| Texto mostrado |
------------------------

Yo viví en Levante cinco años. La mocedad, de los quince hasta los veinte. Cerca de mi casa—vivíamos en la calle de la Acequia—pasaba una acequia por debajo de los balcones, y por eso se entraba por puentes. Allí estaba el viejo teatro Romea. Y en ese viejo teatro Romea, se instaló por entonces, hacia el año 1917, el Conservatorio de Música y Declamación. Un amigo mío, actualmente actor en Madrid, que se llama Antonio Martínez Ferrero, me dijo: “¿Por qué no vienes por el Conservatorio? Estudia Teatro, que te va a gustar.”

El teatro empezó a tentarme como actor. Entonces no pensé en escribir para el teatro, aunque escribía algunas cosas; pero cosas muy pequeñas, cosas que actualmente he olvidado y he roto. La afición a representar sí fue muy fuerte, muy grande, hasta el punto que con ese muchacho que le digo, con Antonio Martínez Ferrero, decidí escaparme un día para dedicarnos los dos al teatro, a ser cómicos. Ya sabíamos nosotros que no nos iban a autorizar en casa, y no hubo más remedio que saltar por la ventana. Nos escapamos juntos, una noche, para San Pedro del Pinatar, donde había una compañía. ¡Horrenda compañía, de esas de la legua! Necesitaban dos muchachos para hacer dos papeles, y nos contrataron. Luego nos dejaron por allí, abandonados, pasando hambre, un hambre feroz. Tuvimos que volver andando a casa; pero esa afición a representar, la afición de actor, me quedó siempre.

------------------------

| Entradas de datos |
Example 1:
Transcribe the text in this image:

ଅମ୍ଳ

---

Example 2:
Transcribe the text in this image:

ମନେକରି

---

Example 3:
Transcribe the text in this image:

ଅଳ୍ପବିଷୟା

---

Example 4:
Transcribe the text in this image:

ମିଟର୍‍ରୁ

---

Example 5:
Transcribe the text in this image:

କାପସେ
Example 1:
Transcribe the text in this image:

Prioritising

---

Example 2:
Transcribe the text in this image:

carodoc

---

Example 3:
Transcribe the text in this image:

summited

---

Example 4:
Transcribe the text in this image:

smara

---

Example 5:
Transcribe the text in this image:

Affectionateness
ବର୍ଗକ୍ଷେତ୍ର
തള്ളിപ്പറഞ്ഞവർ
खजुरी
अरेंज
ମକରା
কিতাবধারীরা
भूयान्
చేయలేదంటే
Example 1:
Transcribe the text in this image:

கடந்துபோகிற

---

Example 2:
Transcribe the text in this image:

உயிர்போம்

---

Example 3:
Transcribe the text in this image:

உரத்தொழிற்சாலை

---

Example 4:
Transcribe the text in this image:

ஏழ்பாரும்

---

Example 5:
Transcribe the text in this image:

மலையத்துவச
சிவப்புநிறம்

------------------------

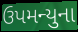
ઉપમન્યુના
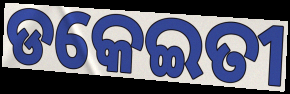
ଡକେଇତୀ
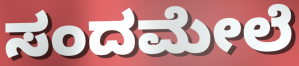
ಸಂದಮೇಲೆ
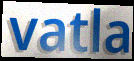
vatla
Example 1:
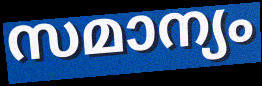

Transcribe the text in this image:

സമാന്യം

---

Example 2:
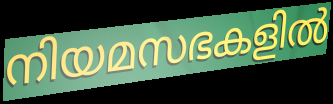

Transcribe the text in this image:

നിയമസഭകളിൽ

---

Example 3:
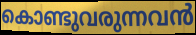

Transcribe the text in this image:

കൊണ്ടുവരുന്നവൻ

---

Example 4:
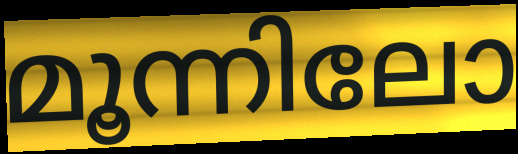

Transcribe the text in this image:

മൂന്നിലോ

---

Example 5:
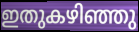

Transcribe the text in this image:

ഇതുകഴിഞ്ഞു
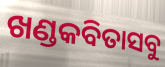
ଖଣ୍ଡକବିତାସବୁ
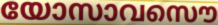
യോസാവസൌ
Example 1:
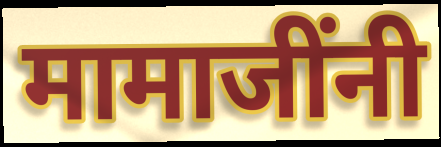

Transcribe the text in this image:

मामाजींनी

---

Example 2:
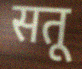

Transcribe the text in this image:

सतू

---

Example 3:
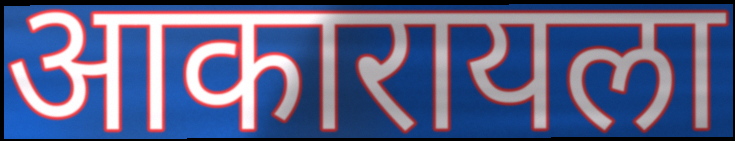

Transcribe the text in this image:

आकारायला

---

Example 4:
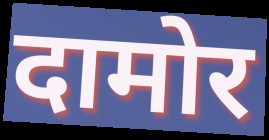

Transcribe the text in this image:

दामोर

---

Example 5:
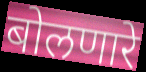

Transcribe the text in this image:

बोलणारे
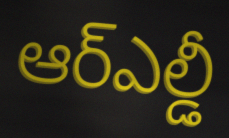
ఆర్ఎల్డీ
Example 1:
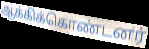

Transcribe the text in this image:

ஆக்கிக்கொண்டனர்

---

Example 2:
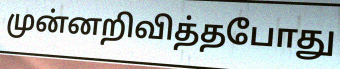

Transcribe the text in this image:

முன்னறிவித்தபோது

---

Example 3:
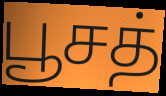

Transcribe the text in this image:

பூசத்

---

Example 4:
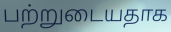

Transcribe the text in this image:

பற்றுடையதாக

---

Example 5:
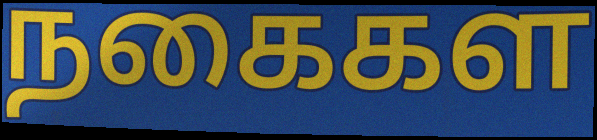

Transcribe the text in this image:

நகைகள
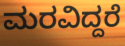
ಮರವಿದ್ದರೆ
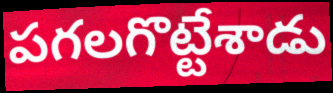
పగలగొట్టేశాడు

------------------------

| Tarea |
Reproduce palabra por palabra el texto completo sobre la afición al teatro.

| Respuesta final |
Yo viví en Levante cinco años. La mocedad, de los quince hasta los veinte. Cerca de mi casa—vivíamos en la calle de la Acequia—pasaba una acequia por debajo de los balcones, y por eso se entraba por puentes. Allí estaba el viejo teatro Romea. Y en ese viejo teatro Romea, se instaló por entonces, hacia el año 1917, el Conservatorio de Música y Declamación. Un amigo mío, actualmente actor en Madrid, que se llama Antonio Martínez Ferrero, me dijo: “¿Por qué no vienes por el Conservatorio? Estudia Teatro, que te va a gustar.”

El teatro empezó a tentarme como actor. Entonces no pensé en escribir para el teatro, aunque escribía algunas cosas; pero cosas muy pequeñas, cosas que actualmente he olvidado y he roto. La afición a representar sí fue muy fuerte, muy grande, hasta el punto que con ese muchacho que le digo, con Antonio Martínez Ferrero, decidí escaparme un día para dedicarnos los dos al teatro, a ser cómicos. Ya sabíamos nosotros que no nos iban a autorizar en casa, y no hubo más remedio que saltar por la ventana. Nos escapamos juntos, una noche, para San Pedro del Pinatar, donde había una compañía. ¡Horrenda compañía, de esas de la legua! Necesitaban dos muchachos para hacer dos papeles, y nos contrataron. Luego nos dejaron por allí, abandonados, pasando hambre, un hambre feroz. Tuvimos que volver andando a casa; pero esa afición a representar, la afición de actor, me quedó siempre.